Ediths Klienten sammeln dabei erste sexuelle Erfahrungen.
"Einfach erotische Berührungen, gemeinsames Nacktsein, Zärtlichkeiten austauschen, in dem Rahmen bewegt sich das."
Zum Sex kommt es dabei selten.
"Mittlerweile wenn ich mit stark geistig behinderten Menschen zusammen arbeite, ist das auch nicht mehr die Hauptintension. Da geht es überhaupt erstmal um die Erfahrung, dass da jemand ist, der mich nicht nur wäscht und aus medizinischen Gründen berührt und einfach in dem Bereich erste Erfahrungen sammeln."

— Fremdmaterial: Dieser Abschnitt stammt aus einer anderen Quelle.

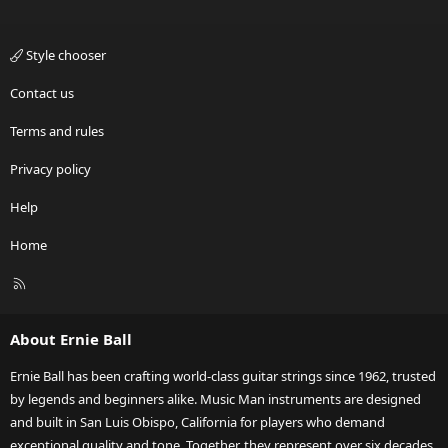
Style chooser
Contact us
Terms and rules
Privacy policy
Help
Home
R
S
S
About Ernie Ball
Ernie Ball has been crafting world-class guitar strings since 1962, trusted
by legends and beginners alike. Music Man instruments are designed
and built in San Luis Obispo, California for players who demand
exceptional quality and tone. Together, they represent over six decades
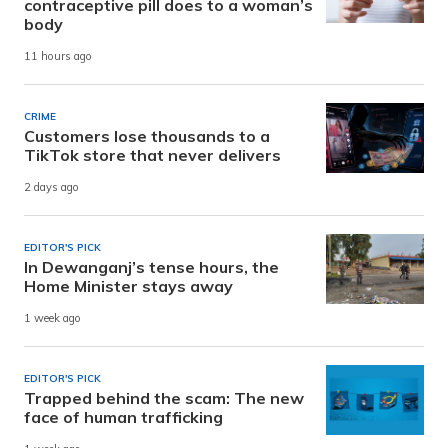
contraceptive pill does to a woman’s
body
11 hours ago
CRIME
Customers lose thousands to a
TikTok store that never delivers
2 days ago
EDITOR'S PICK
In Dewanganj’s tense hours, the
Home Minister stays away
1 week ago
EDITOR'S PICK
Trapped behind the scam: The new
face of human trafficking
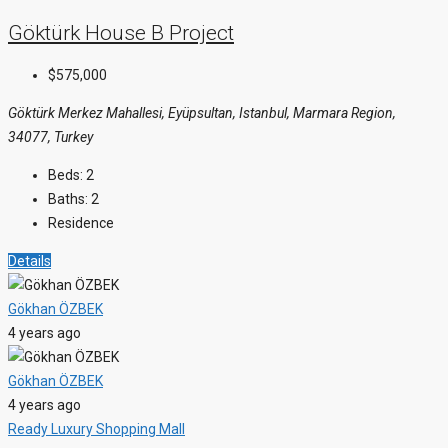
Göktürk House B Project
$575,000
Göktürk Merkez Mahallesi, Eyüpsultan, Istanbul, Marmara Region,
34077, Turkey
Beds:
2
Baths:
2
Residence
Details
Gökhan ÖZBEK
4 years ago
Gökhan ÖZBEK
4 years ago
Ready
Luxury
Shopping Mall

Immer mehr Behinderten- und Altenpflegeeinrichtungen beschäftigen sich mit dem Thema Sexualbegleitung. Das Problem: Die Dienste sind teuer. Bei Edith kostet eine Stunde 150 Euro. Die Grünen forderten deshalb Anfang des Jahres "Sex auf Rezept". Die Kosten von sexuellen Dienstleitungen für Pflegebedürftige und Behinderte sollten dabei übernommen werden. Ein Vorschlag, den Arnold nicht unterstützt. Nur Menschen, die nicht mehr in der Lage sind, sich selbst zu befriedigen hätten ein Anrecht, glaubt die 30-Jährige.
Peter Wohlers gibt für seine Treffen einen Großteil seiner Rente aus. Der Wunsch nach Nähe ist ihm wichtiger als Geld auf dem Konto, sagt der 77-Jährige.
"Viele sagen ja, ach, was will der Alte. Aber die Leute vergessen ja, dass sie alle älter werden. Und wenn es soweit ist, auch im Alter hat man noch ein Recht auf Dasein. Das gehört nun mal zum Leben dazu, finde ich jedenfalls."